Task brief: I would like you to output every record below exactly, apart from the pictures.

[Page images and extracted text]
§

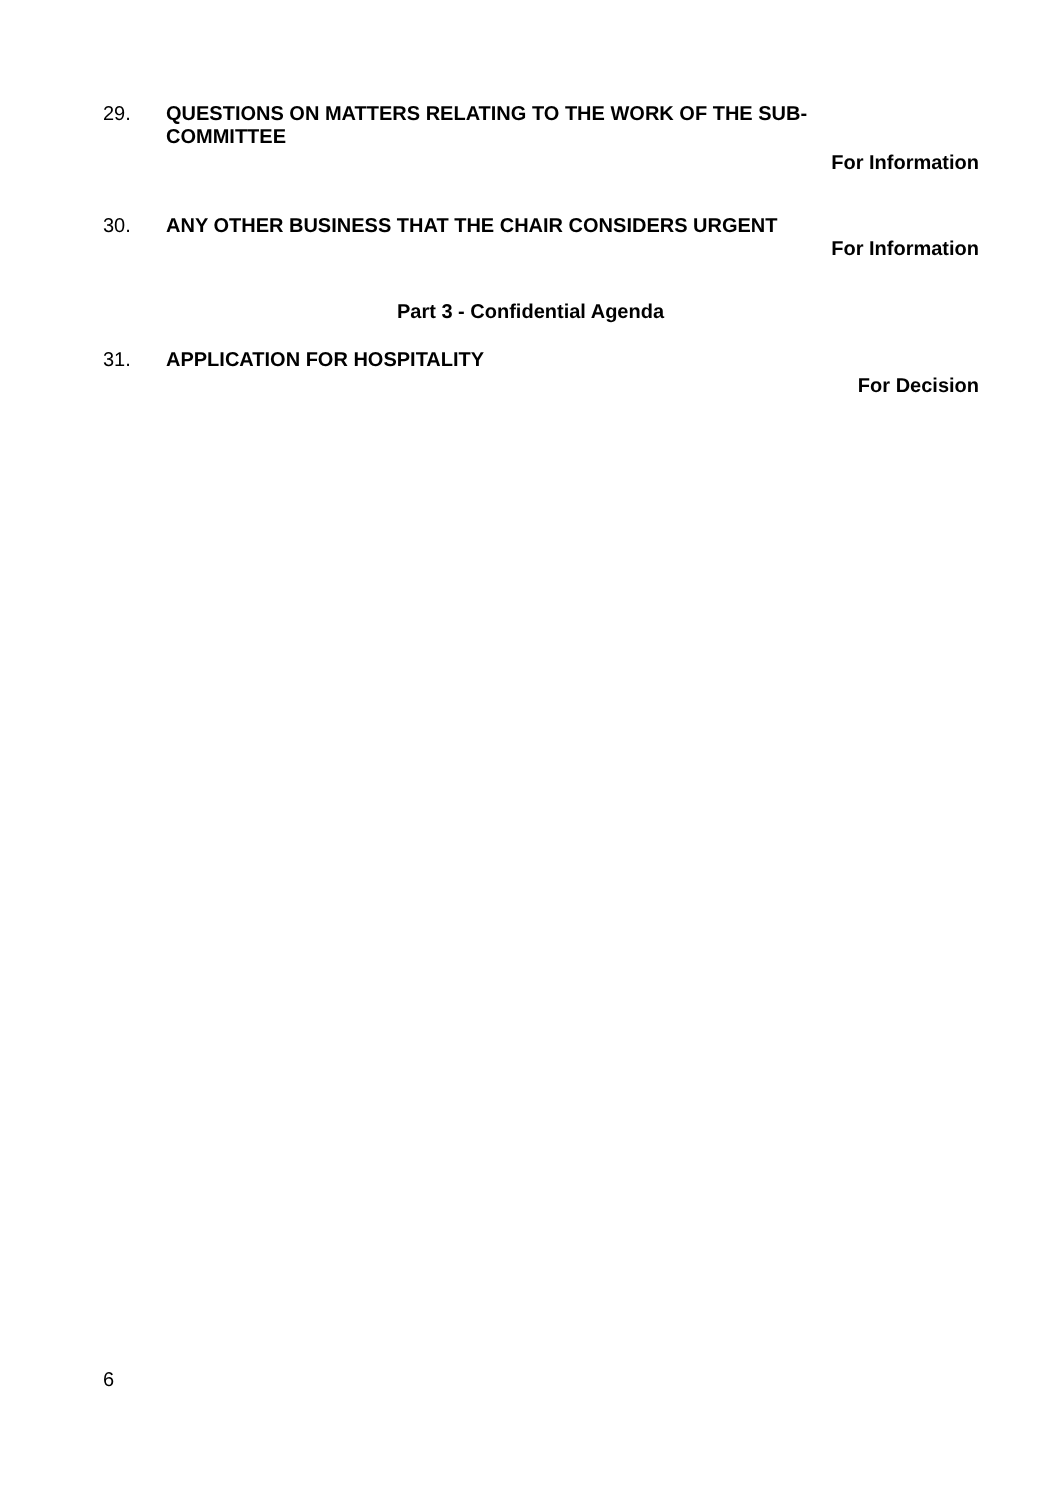29.
QUESTIONS ON MATTERS RELATING TO THE WORK OF THE SUB-COMMITTEE
For Information
30.
ANY OTHER BUSINESS THAT THE CHAIR CONSIDERS URGENT
For Information
Part 3 - Confidential Agenda
31.
APPLICATION FOR HOSPITALITY
For Decision
6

§

Exercise result:
29.
QUESTIONS ON MATTERS RELATING TO THE WORK OF THE SUB-COMMITTEE
For Information
30.
ANY OTHER BUSINESS THAT THE CHAIR CONSIDERS URGENT
For Information
Part 3 - Confidential Agenda
31.
APPLICATION FOR HOSPITALITY
For Decision
6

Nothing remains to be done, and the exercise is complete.